The Slavic Leshy is a magical forest lord, and is where The Witcher 3‘s leshen gets its humanoid shape and powers. The Native American Wendigo lends its skeletal antlers to the game leshen’s design – the very aspects of the creature that make it so recognizable.
So, it isn’t entirely true that the new design isn’t “Witcher” enough, it just veers away from the game’s original mythical inspirations.
ADAPTATION VS. RECREATION?
At this point, you have to ask – at what point should Netflix’s live-action series be an adaptation versus a recreation? The games themselves are an adaptation of Sapkowski’s novels, complete with their own creative interpretations. Can a live-action show not do the same?
Live-action versions of animated media and video games have had a difficult history at best.

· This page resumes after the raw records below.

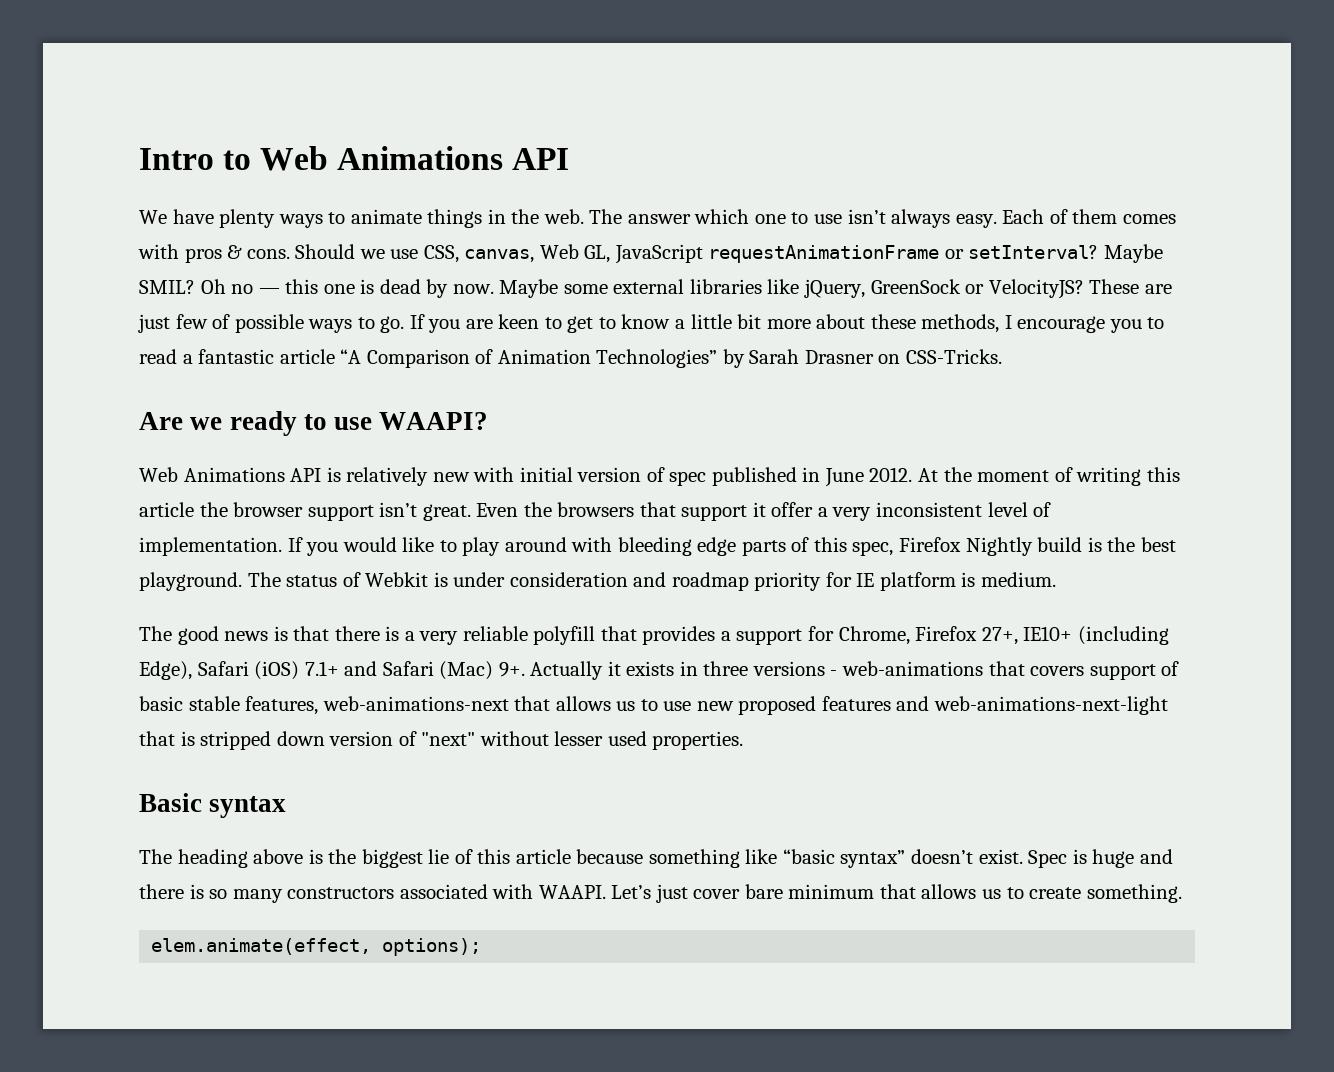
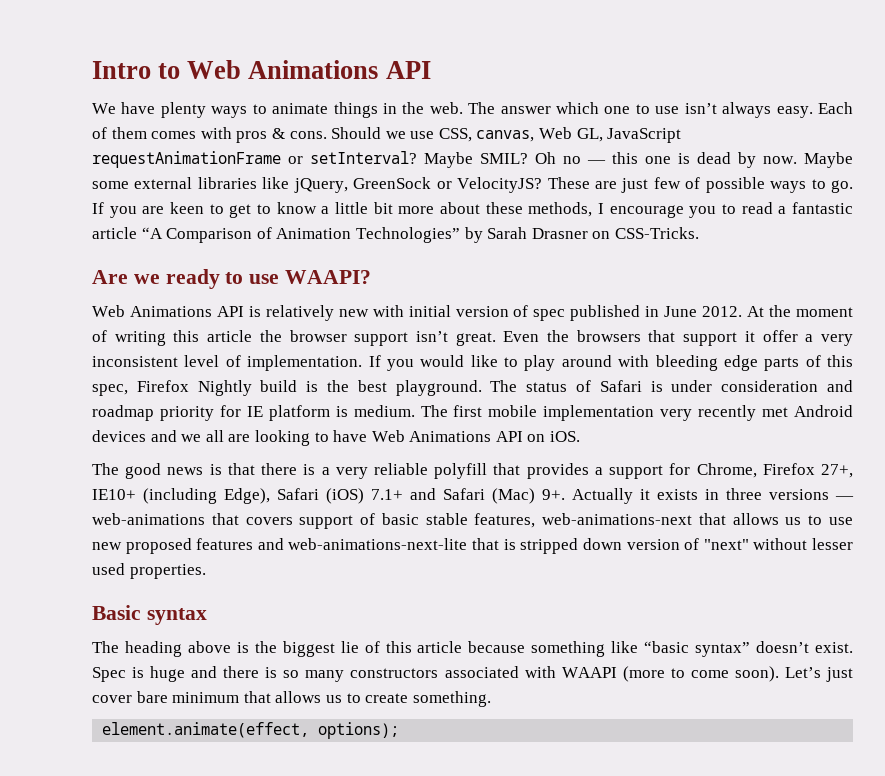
[365,572,429,587] Webkit -> [599,380,642,392] Safari
(1057, 579) none -> [420,405,854,421] [92,430,581,446] The first mobile implementation very recently met Android devices and we all are looking to have Web Animations API on iOS.
[830,670,838,676] - -> [835,496,854,500] —
[933,696,1168,715] web-animations-next-light -> [288,538,468,550] web-animations-next-lite
[538,885,606,899] WAAPI. -> [561,666,779,682] WAAPI (more to come soon).
[151,938,372,955] elem.animate(effect, -> [102,722,310,738] element.animate(effect,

Netflix’s The Witcher certainly has its own difficulties – especially with painful representations of disability and women’s autonomy. However, it is arguably one of the most successful live-action translations the game industry has seen so far. A lot of that has to do with creative interpretation.
By utilizing some elements of the leshen rather than a direct copy, Netflix can build an original interpretation of The Witcher world. It can expand upon and invite new understandings of Slavic mythology and Sapkowski’s work in ways that offer a fresh approach and keep the spirit of the games alive.
Changing one of the game’s most iconic monsters can certainly be disappointing, but on the bright side, it adds new flavor to the library of Witcher-inspired media. After all, greater diversity in stories and design is why fantasy can expand at this scale. It’s what makes universes like The Witcher live on, in all forms of media.
And hey – at least it isn’t as massive a change as The Witcher: Nightmare of the Wolf‘s “leshen.”
The Witcher Season 1 is currently available to watch on Netflix, with Season 2 premiering on December 17th.